Global capability centres (GCCs), or captives of large multinational firms, are expanding in the country, and chipping away at the market share and talent held by domestic IT services firms.
Traditionally referred to as captives or contact centres, GCCs are offshore units of large multinationals that perform designated technology operations. They emerged during the 1990s as large companies such as GE, Texas Instruments, Citigroup, and American Express began embracing this model.
IT services providers commanded approximately 75 per cent of the market during 2012-13 with the rest held by GCCs, according to Nitish Mittal, partner, technology, at global research firm Everest Group. “Now it has gone down to approximately 65 per cent, but the overall market has grown at 8-10 per cent CAGR (compound annual growth rate) to become almost 2.5 times in that time period. So, the share of GCCs has grown faster but the overall spend on both third-party IT (information technology), business process, and engineering services have increased significantly from a volume and value standpoint,” he said.
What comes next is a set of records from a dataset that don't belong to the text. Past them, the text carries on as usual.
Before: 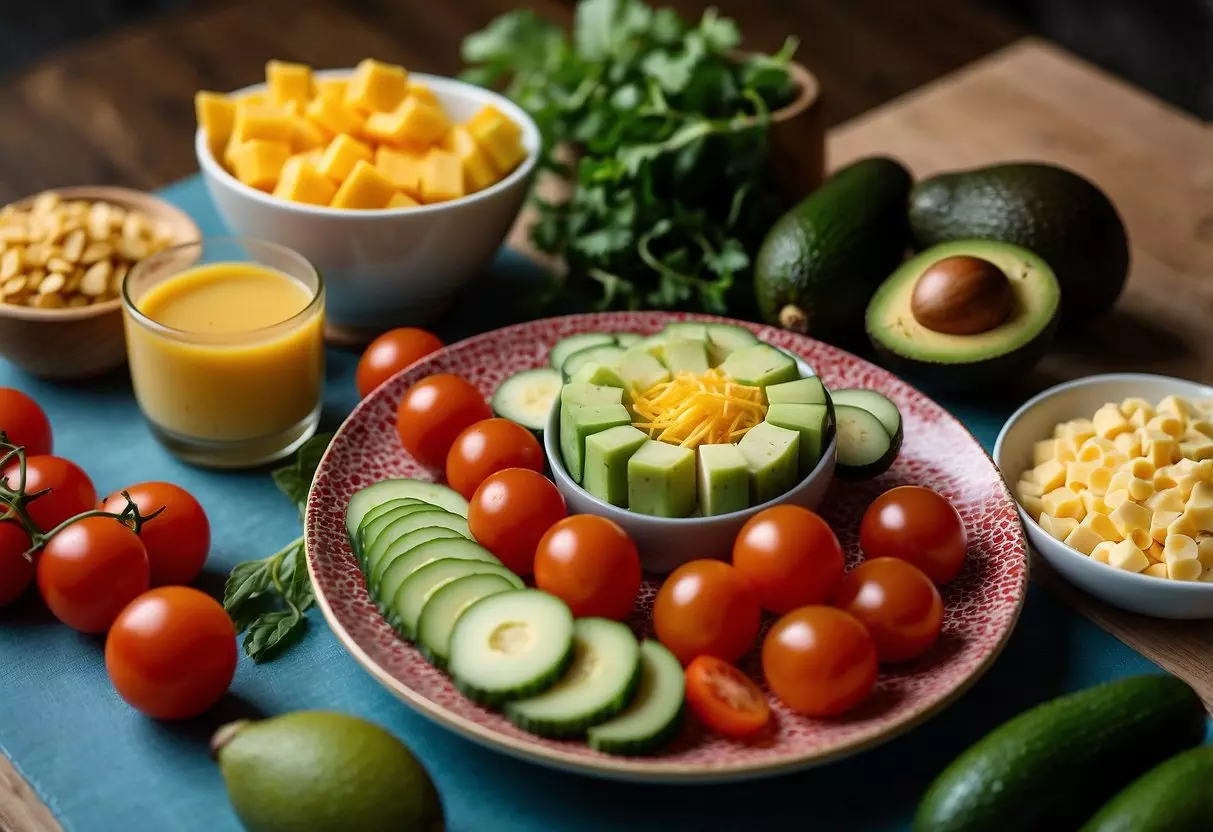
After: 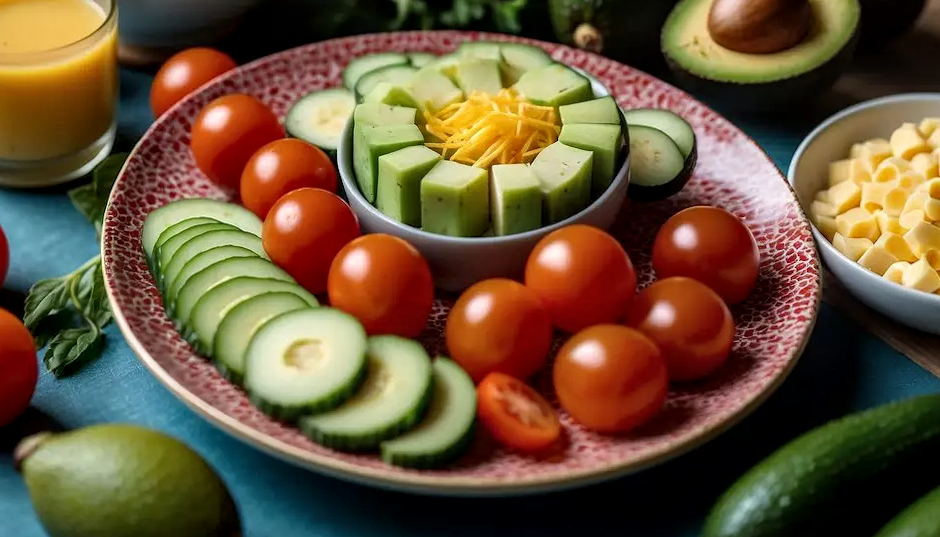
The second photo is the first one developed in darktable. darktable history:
rotate and perspective: lens shift (vertical) 0.048, lens shift (horizontal) -0.024, automatic cropping off
crop and rotate: left 17.299%, top 35.115%, right 7.015%, bottom 1.024%
local contrast: detail 130%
Over the last few years, about 30 per cent of the outsourcing work has moved to GCCs and it is a “continuous process”, says Harish Pillai, managing director, talent services firm Randstad Sourceright, India and Japan.
“Many of the existing GCCs have become more like services companies in terms of the scale they operate at and the complexities they are able to handle. In a way, they have become like in-house services units for their parent organisations,” said Pillai.
The captives are also getting more work as they offer a better cost proposition in the long term and are typically involved in high-end work like solution architecture, design, and R&D as enterprises prefer to keep it in-house and outsource development and maintenance-related work to service providers. “Though initially, the capex of establishing a GCC is higher, over time, the ROI (return on investment) is better,” said Pillai. Working at GCCs is an attractive proposition due to the global exposure on offer and the high-end nature of work. “GCCs tend to mimic and mirror global practices. In services companies, only a few people have that level of global exposure. The rest of them do task-oriented work. Also, GCCs offer direct exposure to end users, which is preferred by a lot of the experienced talent,” said Pillai.
As of FY23, India is home to 1,580 unique GCCs, with several global MNCs opting to establish their first global centre outside of their headquarters in India, according to the latest Nasscom-Zinnov report. “The growth trajectory of Indian GCCs stays unabated, primarily being fuelled by ER&D (engineering research and development), which accounts for approximately 56 per cent of the overall GCC revenue share. This growth is supported by long-term strategic deals, widespread adoption of digitalisation, and increased utilisation of cloud technology,” the report said.
A recent EY report predicted that by 2030, India will have 2,400 GCCs, with that number potentially rising to 2,550 as India emerges as the world’s technology and services hub. The total number of new GCCs set up every year can also jump up to 115 from the current 70. The India GCC industry is expected to employ over 4.5 million people compared to about 1.9 million currently.
The trend of GCCs getting more work is evident as companies continue to expand their centres in India. A large US-based insurance company plans to grow its GCC in India to 500 people, and a large American bank is looking to expand its presence in the finance and accounting operations in India in the next few months, people familiar with the matter said. “The outlook of the GCC industry remains buoyant as companies look to set up their GCCs in India. GCCs are expanding their operations across different cities in India while exploring new areas of service and hiring talent with niche skill sets. With increasing number of global leadership roles based in India, GCCs will continue to move up the value chain through innovation, product development, and digital transformation,” said Arindam Sen, partner and GCC sector lead, EY India. To be sure, services companies are also trying to up their game by moving into more products and platforms work. “Many of the large providers are already creating and managing platforms, as opposed to just providing services,” added Pillai.